= WHAT THE TASK REQUIRES =
Please output the listing below character for character and omit the images.

___ SUPPLIED DATA

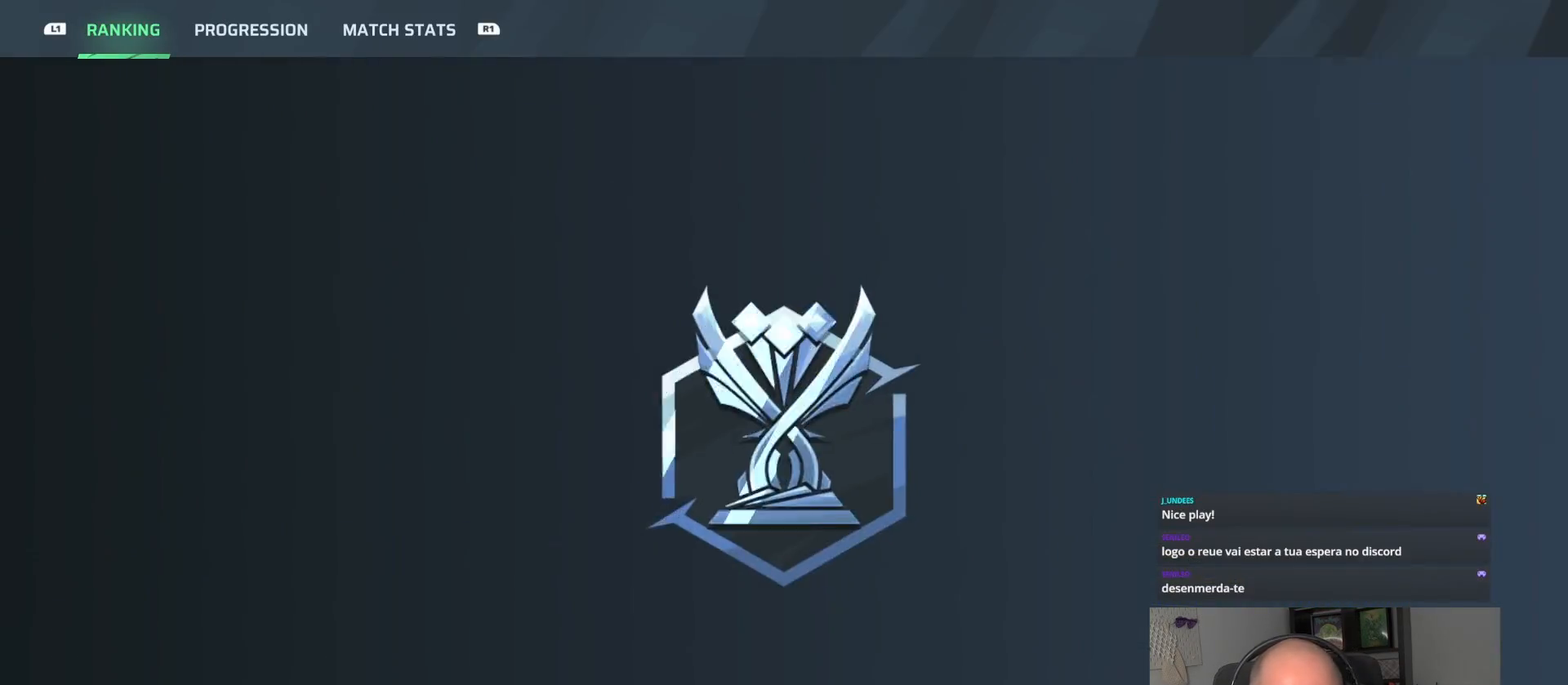
Gameplay with a controller (PlayStation layout); each line is a JSON object with the inputs held at the frame after it. "events" lists button and stick changes between this image and that frame as [ms after this image, input, new state], when the widget could be followed in between.
{"buttons": [], "left_stick": "center", "right_stick": "center", "events": []}
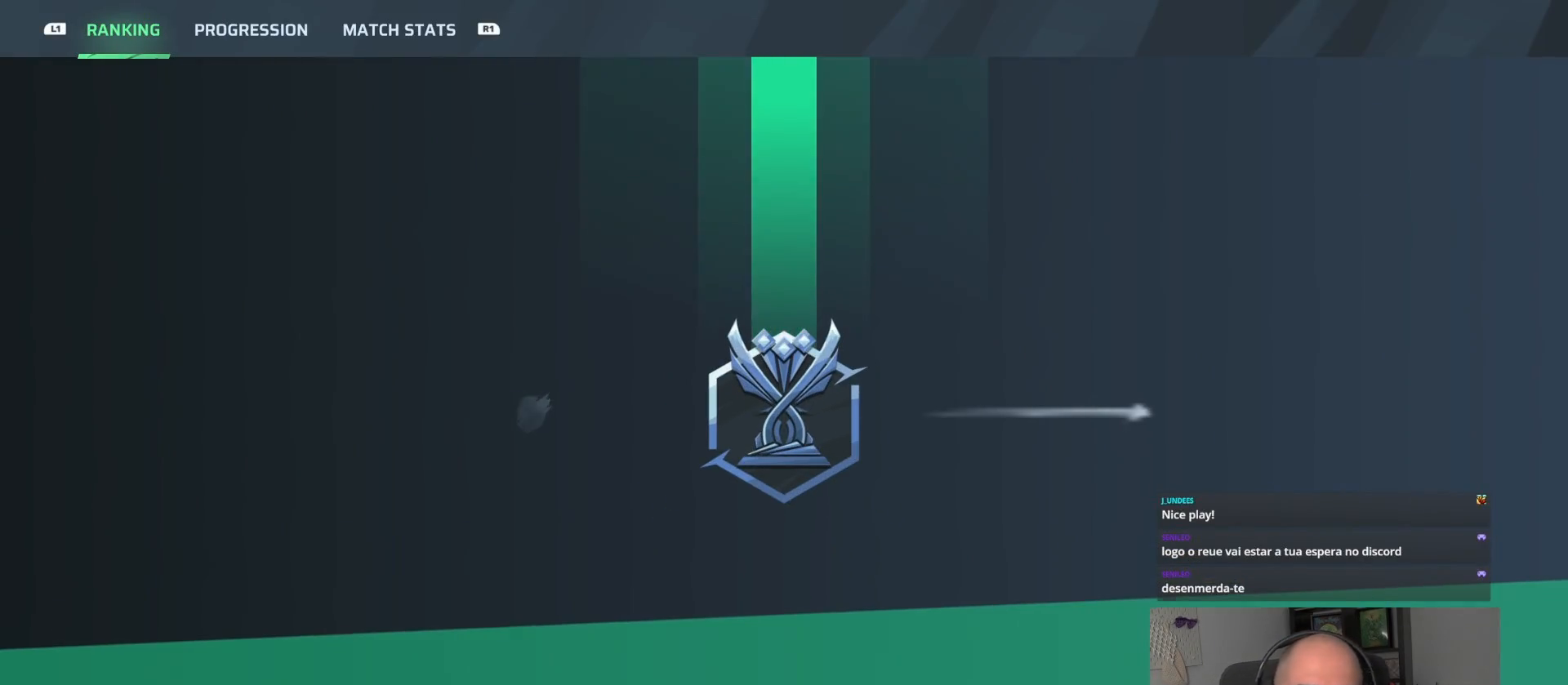
{"buttons": [], "left_stick": "center", "right_stick": "center", "events": []}
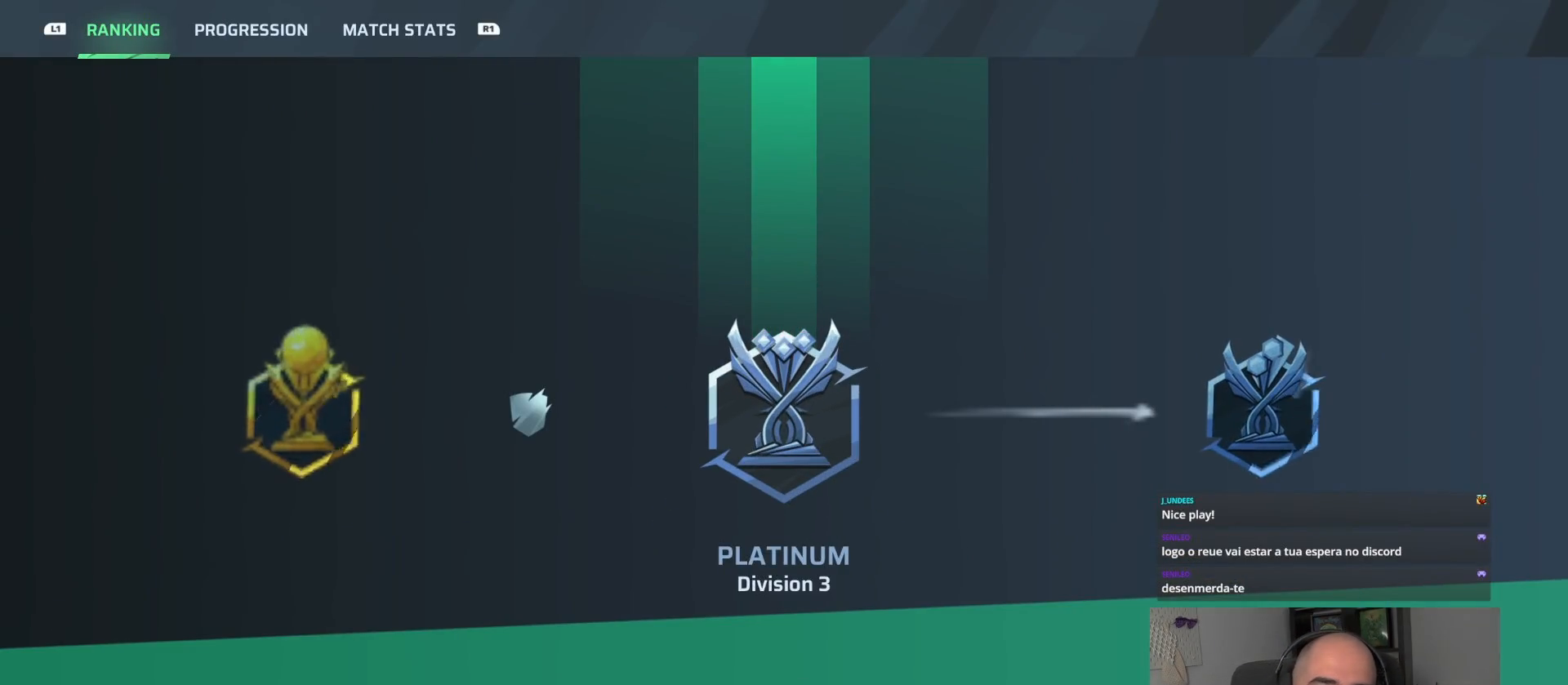
{"buttons": [], "left_stick": "center", "right_stick": "center", "events": []}
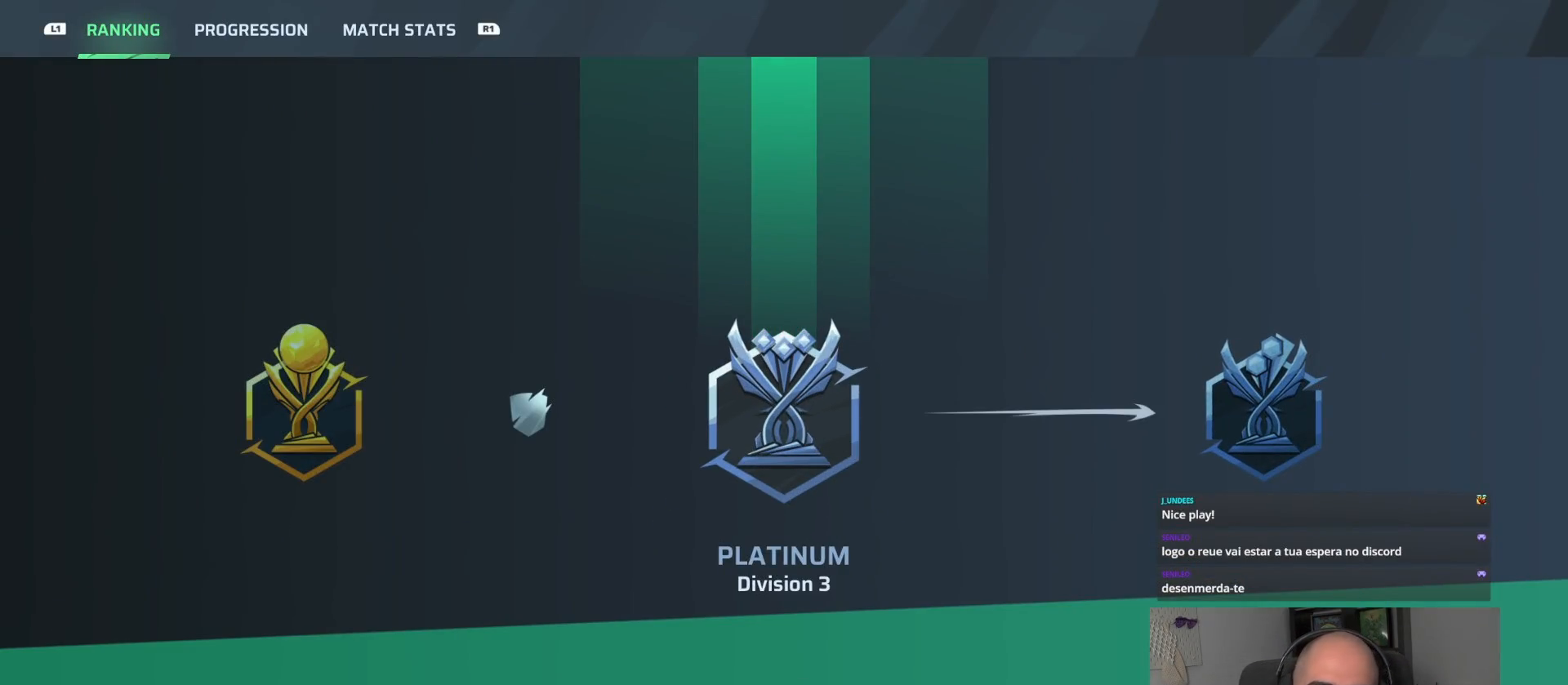
{"buttons": [], "left_stick": "center", "right_stick": "center", "events": []}
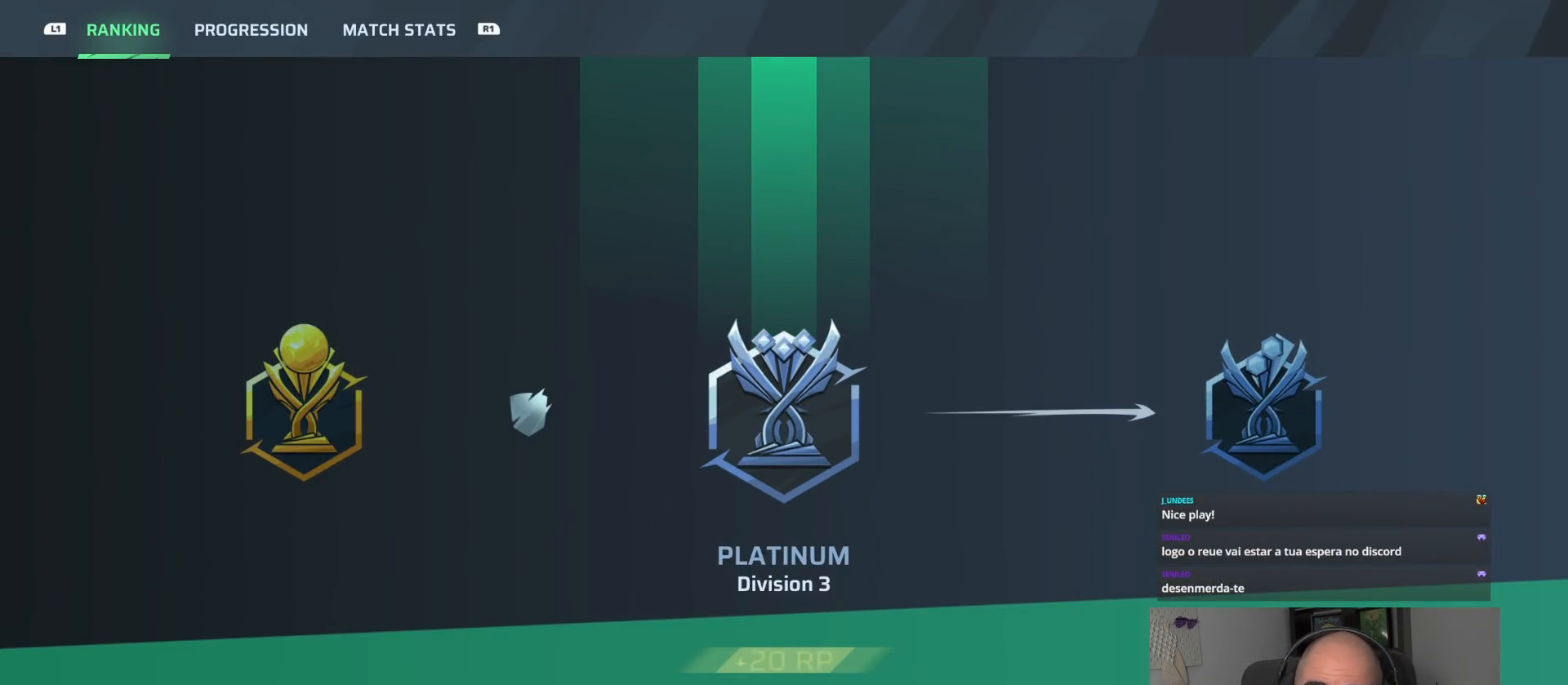
{"buttons": [], "left_stick": "center", "right_stick": "center", "events": [[33, "TRIANGLE", "down"], [100, "TRIANGLE", "up"]]}
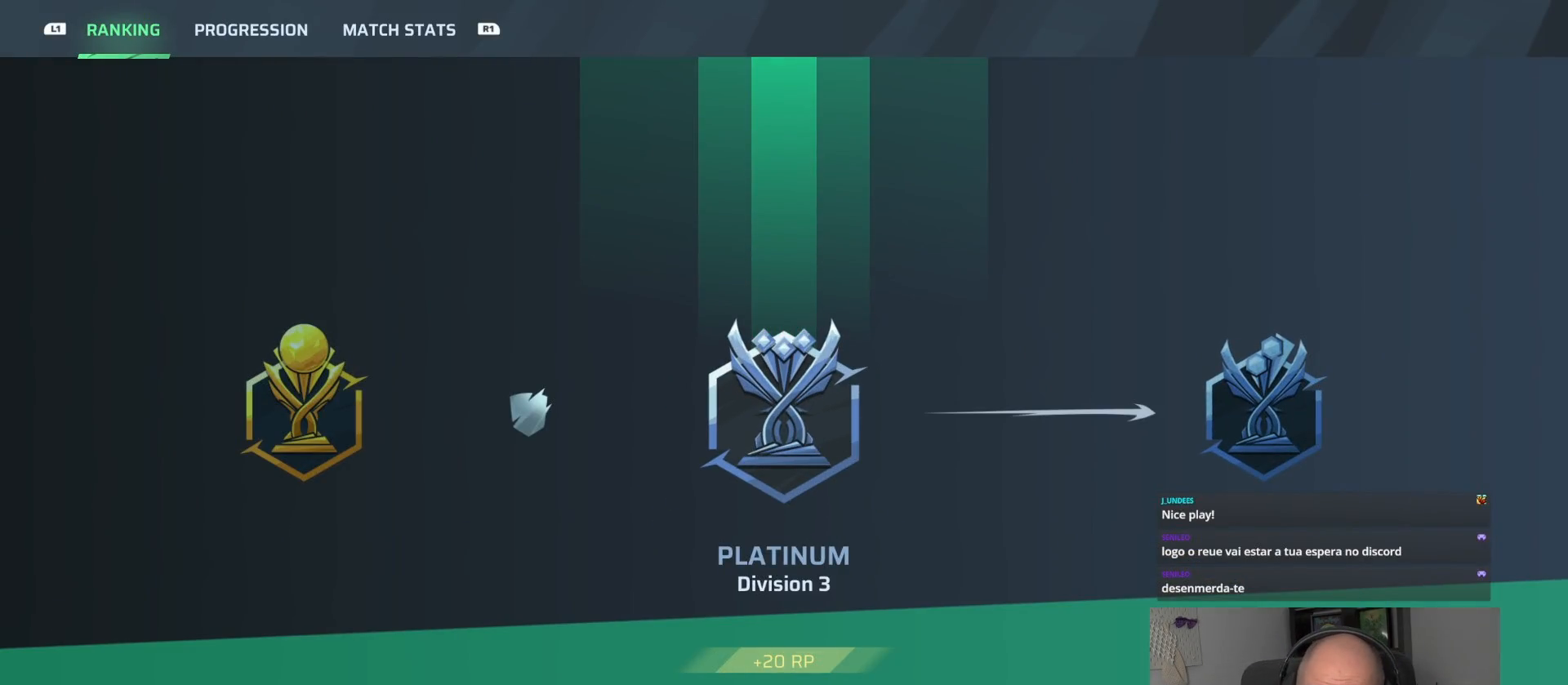
{"buttons": [], "left_stick": "center", "right_stick": "center", "events": []}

______

= RESULT BELOW =
Gameplay with a controller (PlayStation layout); each line is a JSON object with the inputs held at the frame after it. "events" lists button and stick changes between this image and that frame as [ms after this image, input, new state], when the widget could be followed in between.
{"buttons": [], "left_stick": "center", "right_stick": "center", "events": []}
{"buttons": [], "left_stick": "center", "right_stick": "center", "events": []}
{"buttons": [], "left_stick": "center", "right_stick": "center", "events": []}
{"buttons": [], "left_stick": "center", "right_stick": "center", "events": []}
{"buttons": [], "left_stick": "center", "right_stick": "center", "events": [[33, "TRIANGLE", "down"], [100, "TRIANGLE", "up"]]}
{"buttons": [], "left_stick": "center", "right_stick": "center", "events": []}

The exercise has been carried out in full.